Freeze baseline

deldrumdeldrum Posts: 4
edited June 19, 2015 1:18PM in SQL Monitor Previous Versions
Hi,
as I understand it, the default behaviour of baselining in SQL Monitor is that you have access to any part of a rolling window of the most recent 28 days and that metrics can be averaged into regions. My concern is that with this approach recent comes to mean the same thing as normal - exceptional or deteriorating performance gets absorbed into the averaged baseline regions. What used to be normal - the original baseline - will get purged according to the SQL Monitor purge configuration.
Is there a way, either through standard SQL Monitor functionality or with a (simple?) script against the monitoring database, to capture a few weeks of baseline data long term (and have this available as a baseline within SQL Monitor)? In this way it would be possible to compare current performance with that of a year ago (say), without having to store a full 12 months of metrics.

Thanks

Comments

  • Alex BAlex B Posts: 933 Diamond 3
    Hi Deldrum,

    This is how the baseline feature was intended to be used - from the product page here:
    SQL Monitor takes the latest performance data into account, so you're always looking at real life performance, not a baseline that's tied to a single period in the past.

    If this is a feature you feel would still be beneficial please raise it in the uservoice forum. Here is the original uservoice request for the baseline feature.

    kind regards,
    Alex
    Product Support Engineer | Redgate Software

    Have you visited our Help Center?
  • EdCardenEdCarden Posts: 109 Bronze 3
    deldrum wrote:
    Hi,
    as I understand it, the default behaviour of baselining in SQL Monitor is that you have access to any part of a rolling window of the most recent 28 days and that metrics can be averaged into regions. My concern is that with this approach recent comes to mean the same thing as normal - exceptional or deteriorating performance gets absorbed into the averaged baseline regions. What used to be normal - the original baseline - will get purged according to the SQL Monitor purge configuration.
    Is there a way, either through standard SQL Monitor functionality or with a (simple?) script against the monitoring database, to capture a few weeks of baseline data long term (and have this available as a baseline within SQL Monitor)? In this way it would be possible to compare current performance with that of a year ago (say), without having to store a full 12 months of metrics.

    Thanks

    You're not the only one who sees data captured by SQL Monitor as being useful (for historical comparison/analysis). For some reason RedGate (along with at least 1 major competitors app) takes the stance that the information captured has no valid use outside the current day/week and so the whole thing is geared around working with just that information you are receiving or just received. If you do decide to retain the data just know that this will eventually lead to other issues namely purging. The system assumes data retention is short and so the purge process is not built to deal with purging large amounts of data. If like us you have data for SQL Monitor outside a few months you will eventually hit a breaking point where you can't purge (using the programs purge functionality) because the whole thing crashes before it can complete the purge. The process used to purge was not designed to work for anything but small amounts of data and that is presumably because the assumption was that no one would ever want to keep this information outside a short period. We went through a change in hardware while using SQL Monitor and I was able to easily show (the executives and my boss) that the improved hardware I recommended was producing better response times because I had the old metrics from SQL Monitor to compare to the new ones.

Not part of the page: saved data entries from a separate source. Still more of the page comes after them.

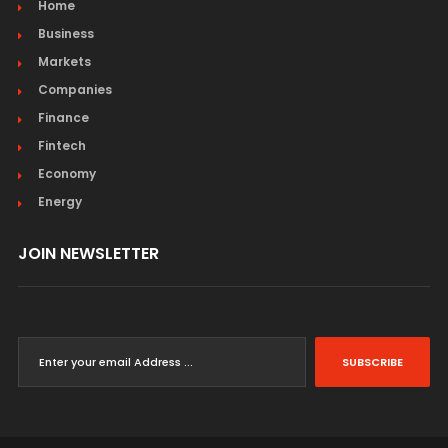
Home
Business
Markets
Companies
Finance
Fintech
Economy
Energy
JOIN NEWSLETTER
SUBSCRIBE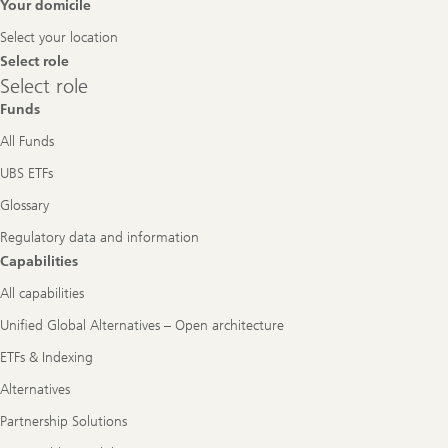
Footer
Your domicile
Navigation
Select your location
Select role
Select
Select role
role
Funds
All Funds
UBS ETFs
Glossary
Regulatory data and information
Capabilities
All capabilities
Unified Global Alternatives – Open architecture
ETFs & Indexing
Alternatives
Partnership Solutions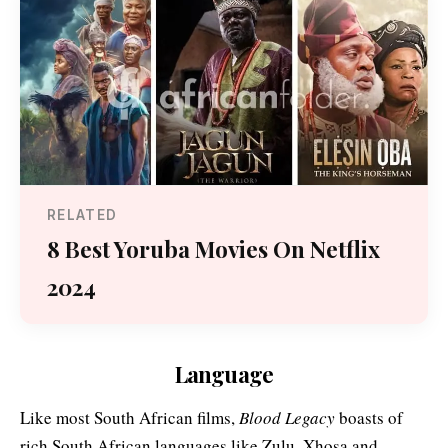
RELATED
8 Best Yoruba Movies On Netflix
2024
Language
Like most South African films,
Blood Legacy
boasts of
rich South African languages like Zulu, Xhosa and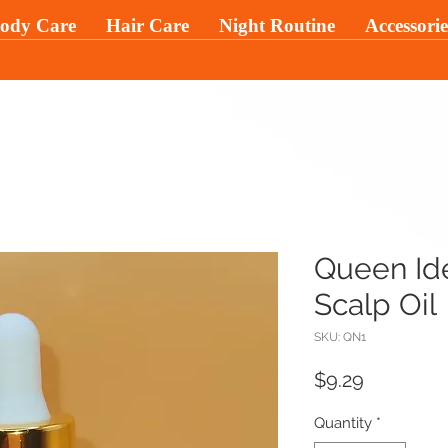
ody Care
Hair Care
Night Routine
Accessorie
Queen Ide
Scalp Oil
SKU: QN1
Price
$9.29
Quantity
*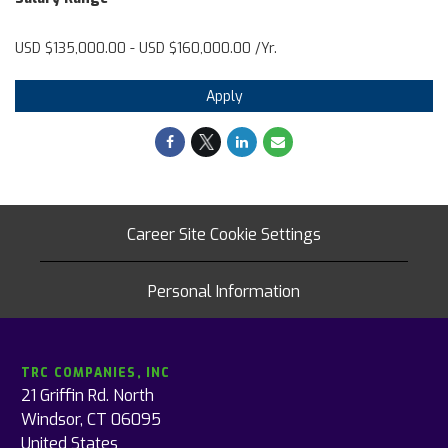
USD $135,000.00 - USD $160,000.00 /Yr.
Apply
Career Site Cookie Settings
Personal Information
TRC COMPANIES, INC
21 Griffin Rd. North
Windsor, CT 06095
United States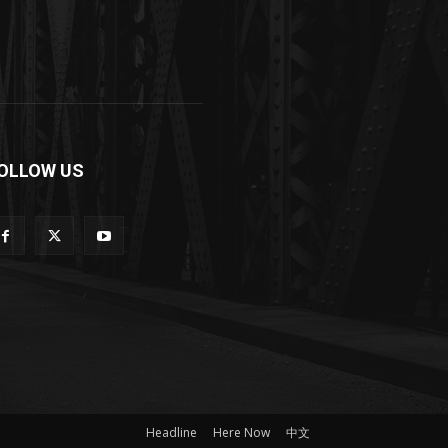
OLLOW US
Headline
Here Now
中文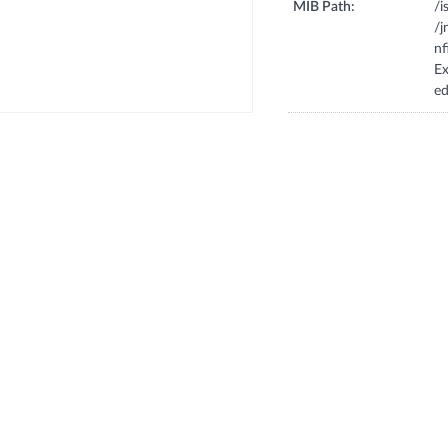
MIB Path:
/i
/
n
E
e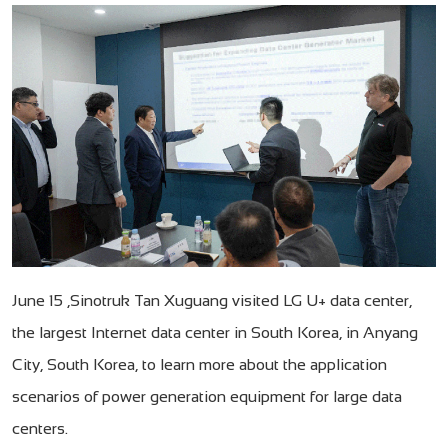
June 15 ,Sinotruk Tan Xuguang visited LG U+ data center,
the largest Internet data center in South Korea, in Anyang
City, South Korea, to learn more about the application
scenarios of power generation equipment for large data
centers.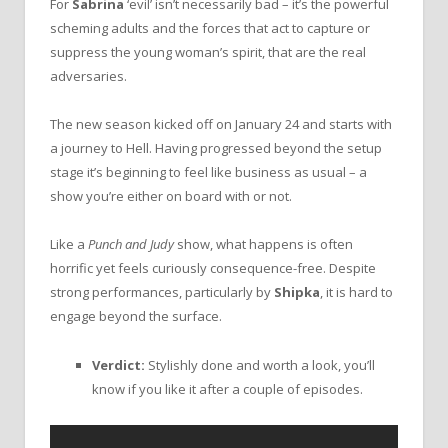
For
Sabrina
‘evil’ isn’t necessarily bad – it’s the powerful
scheming adults and the forces that act to capture or
suppress the young woman’s spirit, that are the real
adversaries.
The new season kicked off on January 24 and starts with
a journey to Hell. Having progressed beyond the setup
stage it’s beginning to feel like business as usual – a
show you’re either on board with or not.
Like a
Punch and Judy
show, what happens is often
horrific yet feels curiously consequence-free. Despite
strong performances, particularly by
Shipka
, it is hard to
engage beyond the surface.
Verdict:
Stylishly done and worth a look, you’ll
know if you like it after a couple of episodes.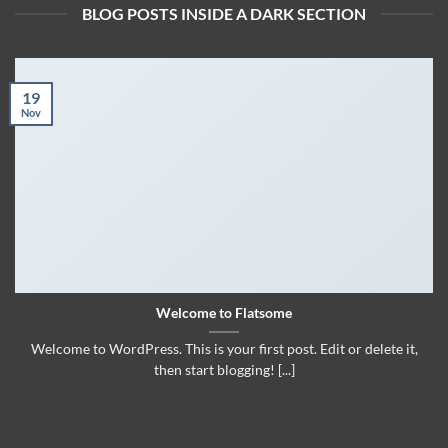
BLOG POSTS INSIDE A DARK SECTION
19
Nov
Welcome to Flatsome
Welcome to WordPress. This is your first post. Edit or delete it,
then start blogging! [...]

    We were using SQL Monitor 4 as our primary SQL monitoring app but eventually had to switch when VMware became a factor (against my preferences) and SQL Monitor wasn't designed to take into account the differences between a virtual and non-virtual environment when it comes to something like I/O. I loved SQL Monitor aside form the fact that its not designed for data retention beyond the short term but I had to prove there was a hardware issue and SQL Monitor couldn't do that because we were in a virtual environment. We still use SQL monitor for monitoring of a smaller (less significant) SQL Server instance but I do hope that one day they realize there is value in this data that they are so quick to discard.